OUR EXPERTS EXPLAIN
Preparing The Golf Course At Oakmont For The U.S. Open May 19, 2016 By Darin Bevard, director, Championship Agronomy

Extra equipment and volunteers are imperative for daily preparations during the U.S. Open Championship.

The 2016 U.S. Open Championship at Oakmont Country Club in Oakmont, Pennsylvania is quickly approaching. The best golfers in the world will be challenged by fast greens and firm conditions if the weather cooperates. At some golf courses, superintendents are approached by course officials and customers that wonder why their golf course, especially their greens, cannot be maintained like the courses they see on television. Preparation “inside the ropes” of the U.S. Open Championship is a massive undertaking that requires extra maintenance staff, volunteers and equipment.

Consider these points:

●Preparation for the U.S. Open Championship begins several years in advance of the event. Often, the frequency of aeration and topdressing is dramatically increased one to two years before hosting a U.S. Open Championship. Extra aeration and topdressing provides the best opportunity to present firm, fast conditions and promotes healthy turf. In the last two growing seasons, the putting greens at Oakmont Country Club have been double drilled-and-filled four times, core aerated five times, deep verticut five times and deep-tine aerated four times. The aeration programs implemented at Oakmont Country Club are very aggressive and represent a significant disruption to playability that most golfers would not tolerate.

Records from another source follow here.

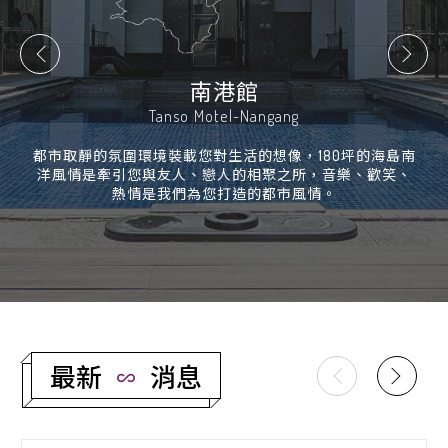
南港館
Tanso Motel-Nangang
都市取靜的氛圍環境裝載您對生活的想像，180坪的海島南
洋風情是牽引您與友人、戀人的相聚之所，音樂、歡笑、
熱情是我們為您打造的都市風情。
最新
消息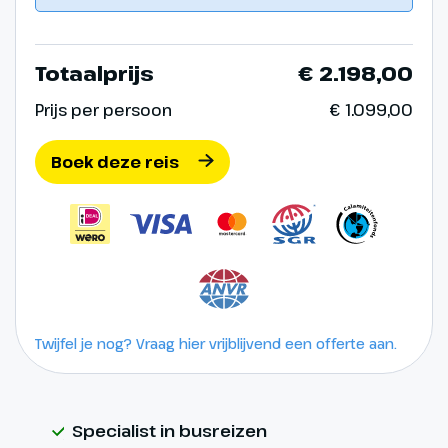
Totaalprijs
€ 2.198,00
Prijs per persoon
€ 1.099,00
Boek deze reis
Twijfel je nog? Vraag hier vrijblijvend een offerte aan.
Specialist in busreizen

●The approximately 40-person golf course maintenance staff at Oakmont Country Club will be supplemented by more than 100 volunteers during the U.S. Open Championship. That equates to seven workers per hole with an additional 14 people available to tend to practice facilities and other areas. Many of the maintenance volunteers during U.S. Open Championships are superintendents, assistant superintendents, and other experienced turfgrass industry professionals. Equipment distributors also will supply additional equipment during the U.S. Open Championship, allowing maintenance tasks to be completed quicker than normal.

 

From daily mowing of putting greens and other playing surfaces to filling divots and raking bunkers, U.S. Open Championship preparation is a massive undertaking.

 

●To maintain green speeds for the U.S. Open Championship, putting greens will be mowed four times and rolled twice daily. Soil moisture levels will be constantly monitored to provide a balance between turfgrass health and desired firmness. However, the intensity of maintenance will only be sustained for the week of the championship and weather conditions will factor into maintenance decisions just as they do every day at any golf course. Maintenance intensity will be reduced to limit turf stress if excessive heat or rainfall occurs. Championship conditions push the limits of turfgrass, but the health of turfgrass is always considered when preparing for the U.S. Open Championship.

●During the week following the U.S. Open Championship, putting greens will be vented or aerated to alleviate stress. In many cases, the course will be closed to play for several days providing an opportunity for the grass to recover from the previous week’s activity.

The resources required to prepare a golf course for a U.S Open Championship makes maintaining U.S. Open Championship-level conditioning on a daily basis out of reach for most courses. The best golfers in the world are challenged by U.S. Open Championship conditions and, while the average golfer may like to experience these conditions, a steady diet of very fast, firm greens and thick, tall rough will not be enjoyable for most players and could lead to turfgrass decline.